_Dataset extract_:
§ §
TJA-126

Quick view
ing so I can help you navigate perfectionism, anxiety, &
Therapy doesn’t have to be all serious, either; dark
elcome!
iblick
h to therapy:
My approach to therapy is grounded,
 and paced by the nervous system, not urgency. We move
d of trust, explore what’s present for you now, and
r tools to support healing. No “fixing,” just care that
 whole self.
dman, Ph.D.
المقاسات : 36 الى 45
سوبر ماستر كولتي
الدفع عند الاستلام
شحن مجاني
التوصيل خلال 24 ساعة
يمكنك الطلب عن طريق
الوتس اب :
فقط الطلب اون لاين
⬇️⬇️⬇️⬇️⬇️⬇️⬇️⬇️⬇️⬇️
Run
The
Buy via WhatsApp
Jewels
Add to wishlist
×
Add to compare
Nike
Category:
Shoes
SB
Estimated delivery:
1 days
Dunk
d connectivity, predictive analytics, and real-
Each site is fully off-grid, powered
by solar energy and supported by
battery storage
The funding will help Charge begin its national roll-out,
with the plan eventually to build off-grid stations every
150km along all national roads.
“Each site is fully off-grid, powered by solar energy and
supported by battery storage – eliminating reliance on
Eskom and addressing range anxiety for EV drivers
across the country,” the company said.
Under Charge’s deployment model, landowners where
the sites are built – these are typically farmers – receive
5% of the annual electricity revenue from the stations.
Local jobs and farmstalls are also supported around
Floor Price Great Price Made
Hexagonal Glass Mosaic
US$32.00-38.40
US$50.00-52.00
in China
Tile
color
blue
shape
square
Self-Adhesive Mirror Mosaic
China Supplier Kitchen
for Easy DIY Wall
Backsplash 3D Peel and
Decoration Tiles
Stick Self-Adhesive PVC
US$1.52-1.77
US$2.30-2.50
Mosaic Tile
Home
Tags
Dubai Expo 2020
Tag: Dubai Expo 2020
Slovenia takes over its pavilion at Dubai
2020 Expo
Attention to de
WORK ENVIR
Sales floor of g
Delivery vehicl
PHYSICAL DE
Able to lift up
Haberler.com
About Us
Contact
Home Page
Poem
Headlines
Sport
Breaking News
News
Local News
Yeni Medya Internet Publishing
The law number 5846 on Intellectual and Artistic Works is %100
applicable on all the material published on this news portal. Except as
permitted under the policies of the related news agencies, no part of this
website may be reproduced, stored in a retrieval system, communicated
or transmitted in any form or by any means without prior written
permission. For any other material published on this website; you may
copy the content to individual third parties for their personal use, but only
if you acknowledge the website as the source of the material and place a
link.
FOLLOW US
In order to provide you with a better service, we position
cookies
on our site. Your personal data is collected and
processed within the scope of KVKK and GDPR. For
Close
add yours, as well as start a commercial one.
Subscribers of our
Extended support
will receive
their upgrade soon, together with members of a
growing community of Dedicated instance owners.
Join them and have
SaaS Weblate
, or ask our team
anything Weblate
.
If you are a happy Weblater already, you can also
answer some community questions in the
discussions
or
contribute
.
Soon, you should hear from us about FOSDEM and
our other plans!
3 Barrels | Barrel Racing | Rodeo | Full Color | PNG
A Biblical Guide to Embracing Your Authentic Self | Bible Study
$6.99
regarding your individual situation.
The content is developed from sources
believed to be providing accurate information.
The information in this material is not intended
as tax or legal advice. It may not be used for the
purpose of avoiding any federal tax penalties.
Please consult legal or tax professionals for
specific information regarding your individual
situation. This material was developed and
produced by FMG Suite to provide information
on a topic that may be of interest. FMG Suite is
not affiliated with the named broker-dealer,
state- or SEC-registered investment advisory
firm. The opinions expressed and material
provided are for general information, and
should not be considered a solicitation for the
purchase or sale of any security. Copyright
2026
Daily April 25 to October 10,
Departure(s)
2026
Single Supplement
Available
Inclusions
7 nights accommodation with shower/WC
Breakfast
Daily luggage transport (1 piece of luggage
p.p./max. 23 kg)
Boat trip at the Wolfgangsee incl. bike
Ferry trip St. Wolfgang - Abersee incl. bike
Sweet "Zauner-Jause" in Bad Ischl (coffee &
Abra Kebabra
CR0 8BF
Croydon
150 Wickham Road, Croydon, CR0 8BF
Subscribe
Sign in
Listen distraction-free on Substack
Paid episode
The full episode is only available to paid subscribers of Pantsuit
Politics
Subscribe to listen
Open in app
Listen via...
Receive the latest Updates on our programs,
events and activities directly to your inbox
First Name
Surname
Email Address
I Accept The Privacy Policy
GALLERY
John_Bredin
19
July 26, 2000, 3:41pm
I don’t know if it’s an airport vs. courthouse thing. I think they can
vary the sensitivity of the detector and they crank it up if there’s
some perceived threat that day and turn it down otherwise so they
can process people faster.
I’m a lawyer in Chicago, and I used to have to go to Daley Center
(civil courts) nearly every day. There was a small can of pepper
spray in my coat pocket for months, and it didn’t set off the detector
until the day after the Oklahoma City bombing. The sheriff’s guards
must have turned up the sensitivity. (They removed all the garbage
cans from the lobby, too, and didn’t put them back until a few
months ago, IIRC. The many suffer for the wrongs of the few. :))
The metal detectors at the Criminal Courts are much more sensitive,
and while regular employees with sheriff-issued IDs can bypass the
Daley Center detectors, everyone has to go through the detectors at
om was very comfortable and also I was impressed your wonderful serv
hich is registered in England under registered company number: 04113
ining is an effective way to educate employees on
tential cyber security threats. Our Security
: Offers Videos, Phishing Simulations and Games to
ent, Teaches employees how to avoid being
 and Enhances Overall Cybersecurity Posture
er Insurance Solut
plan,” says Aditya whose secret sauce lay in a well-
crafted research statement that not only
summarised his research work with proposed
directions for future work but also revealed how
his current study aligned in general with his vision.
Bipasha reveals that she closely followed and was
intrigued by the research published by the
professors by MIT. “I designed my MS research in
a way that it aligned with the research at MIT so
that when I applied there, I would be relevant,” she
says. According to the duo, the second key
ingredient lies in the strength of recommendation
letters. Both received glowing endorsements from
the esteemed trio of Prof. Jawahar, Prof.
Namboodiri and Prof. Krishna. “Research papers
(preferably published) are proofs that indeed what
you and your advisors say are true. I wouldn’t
§ §
_Directions for this task_:
Return the records word for word, starting at their first line and ending at the line that contains "US$32.00-38.40", with both of those lines included.

_Result_:
TJA-126

Quick view
ing so I can help you navigate perfectionism, anxiety, &
Therapy doesn’t have to be all serious, either; dark
elcome!
iblick
h to therapy:
My approach to therapy is grounded,
 and paced by the nervous system, not urgency. We move
d of trust, explore what’s present for you now, and
r tools to support healing. No “fixing,” just care that
 whole self.
dman, Ph.D.
المقاسات : 36 الى 45
سوبر ماستر كولتي
الدفع عند الاستلام
شحن مجاني
التوصيل خلال 24 ساعة
يمكنك الطلب عن طريق
الوتس اب :
فقط الطلب اون لاين
⬇️⬇️⬇️⬇️⬇️⬇️⬇️⬇️⬇️⬇️
Run
The
Buy via WhatsApp
Jewels
Add to wishlist
×
Add to compare
Nike
Category:
Shoes
SB
Estimated delivery:
1 days
Dunk
d connectivity, predictive analytics, and real-
Each site is fully off-grid, powered
by solar energy and supported by
battery storage
The funding will help Charge begin its national roll-out,
with the plan eventually to build off-grid stations every
150km along all national roads.
“Each site is fully off-grid, powered by solar energy and
supported by battery storage – eliminating reliance on
Eskom and addressing range anxiety for EV drivers
across the country,” the company said.
Under Charge’s deployment model, landowners where
the sites are built – these are typically farmers – receive
5% of the annual electricity revenue from the stations.
Local jobs and farmstalls are also supported around
Floor Price Great Price Made
Hexagonal Glass Mosaic
US$32.00-38.40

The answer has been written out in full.